→ YOUR ASSIGNMENT:
Which lines in the entries below contain the string "center"? Show each of them in full.

(Records from a data source)
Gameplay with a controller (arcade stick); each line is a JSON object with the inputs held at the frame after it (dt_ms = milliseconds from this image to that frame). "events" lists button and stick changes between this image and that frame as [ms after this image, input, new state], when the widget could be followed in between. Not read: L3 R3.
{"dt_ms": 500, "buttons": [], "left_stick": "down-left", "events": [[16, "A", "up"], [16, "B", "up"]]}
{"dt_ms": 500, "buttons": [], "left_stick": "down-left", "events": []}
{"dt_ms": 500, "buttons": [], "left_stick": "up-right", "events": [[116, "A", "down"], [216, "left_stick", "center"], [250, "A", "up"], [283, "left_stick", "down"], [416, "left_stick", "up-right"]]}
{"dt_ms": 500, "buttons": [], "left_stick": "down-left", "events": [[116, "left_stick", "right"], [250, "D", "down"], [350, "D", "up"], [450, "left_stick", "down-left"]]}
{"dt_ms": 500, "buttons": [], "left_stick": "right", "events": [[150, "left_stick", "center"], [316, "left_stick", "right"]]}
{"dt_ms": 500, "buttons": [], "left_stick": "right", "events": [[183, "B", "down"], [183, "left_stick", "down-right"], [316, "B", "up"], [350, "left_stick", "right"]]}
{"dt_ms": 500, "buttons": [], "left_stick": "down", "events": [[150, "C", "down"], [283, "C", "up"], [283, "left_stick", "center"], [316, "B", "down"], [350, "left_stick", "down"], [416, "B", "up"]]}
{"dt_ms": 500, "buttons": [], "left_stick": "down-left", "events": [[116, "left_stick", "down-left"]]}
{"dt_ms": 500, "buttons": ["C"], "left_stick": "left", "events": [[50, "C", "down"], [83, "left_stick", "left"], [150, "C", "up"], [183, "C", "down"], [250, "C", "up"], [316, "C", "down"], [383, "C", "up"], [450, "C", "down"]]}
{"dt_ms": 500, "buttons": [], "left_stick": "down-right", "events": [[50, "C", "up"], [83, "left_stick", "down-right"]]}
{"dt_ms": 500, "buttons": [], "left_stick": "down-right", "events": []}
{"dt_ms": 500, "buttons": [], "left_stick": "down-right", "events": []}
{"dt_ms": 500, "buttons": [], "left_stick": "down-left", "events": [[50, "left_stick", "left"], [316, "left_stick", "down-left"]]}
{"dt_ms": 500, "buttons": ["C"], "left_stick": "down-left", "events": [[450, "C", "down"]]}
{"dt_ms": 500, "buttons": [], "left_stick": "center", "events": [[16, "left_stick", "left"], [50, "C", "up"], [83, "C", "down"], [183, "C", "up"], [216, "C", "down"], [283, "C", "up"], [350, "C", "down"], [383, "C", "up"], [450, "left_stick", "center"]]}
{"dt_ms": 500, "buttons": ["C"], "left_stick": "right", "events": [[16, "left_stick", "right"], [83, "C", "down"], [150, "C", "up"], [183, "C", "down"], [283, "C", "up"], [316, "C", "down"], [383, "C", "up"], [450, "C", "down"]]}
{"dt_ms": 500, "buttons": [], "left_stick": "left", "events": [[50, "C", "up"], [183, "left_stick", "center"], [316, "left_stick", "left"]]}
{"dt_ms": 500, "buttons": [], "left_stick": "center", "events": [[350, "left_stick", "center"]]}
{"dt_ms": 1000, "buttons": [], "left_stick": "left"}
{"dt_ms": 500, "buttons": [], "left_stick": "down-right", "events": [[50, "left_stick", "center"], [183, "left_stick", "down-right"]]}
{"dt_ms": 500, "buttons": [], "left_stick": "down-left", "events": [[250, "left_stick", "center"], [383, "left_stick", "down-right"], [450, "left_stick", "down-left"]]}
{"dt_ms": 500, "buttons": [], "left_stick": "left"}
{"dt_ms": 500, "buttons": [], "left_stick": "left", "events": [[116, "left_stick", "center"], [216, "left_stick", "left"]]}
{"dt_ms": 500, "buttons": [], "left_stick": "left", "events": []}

→ TASK SOLUTION:
{"dt_ms": 500, "buttons": [], "left_stick": "up-right", "events": [[116, "A", "down"], [216, "left_stick", "center"], [250, "A", "up"], [283, "left_stick", "down"], [416, "left_stick", "up-right"]]}
{"dt_ms": 500, "buttons": [], "left_stick": "right", "events": [[150, "left_stick", "center"], [316, "left_stick", "right"]]}
{"dt_ms": 500, "buttons": [], "left_stick": "down", "events": [[150, "C", "down"], [283, "C", "up"], [283, "left_stick", "center"], [316, "B", "down"], [350, "left_stick", "down"], [416, "B", "up"]]}
{"dt_ms": 500, "buttons": [], "left_stick": "center", "events": [[16, "left_stick", "left"], [50, "C", "up"], [83, "C", "down"], [183, "C", "up"], [216, "C", "down"], [283, "C", "up"], [350, "C", "down"], [383, "C", "up"], [450, "left_stick", "center"]]}
{"dt_ms": 500, "buttons": [], "left_stick": "left", "events": [[50, "C", "up"], [183, "left_stick", "center"], [316, "left_stick", "left"]]}
{"dt_ms": 500, "buttons": [], "left_stick": "center", "events": [[350, "left_stick", "center"]]}
{"dt_ms": 500, "buttons": [], "left_stick": "down-right", "events": [[50, "left_stick", "center"], [183, "left_stick", "down-right"]]}
{"dt_ms": 500, "buttons": [], "left_stick": "down-left", "events": [[250, "left_stick", "center"], [383, "left_stick", "down-right"], [450, "left_stick", "down-left"]]}
{"dt_ms": 500, "buttons": [], "left_stick": "left", "events": [[116, "left_stick", "center"], [216, "left_stick", "left"]]}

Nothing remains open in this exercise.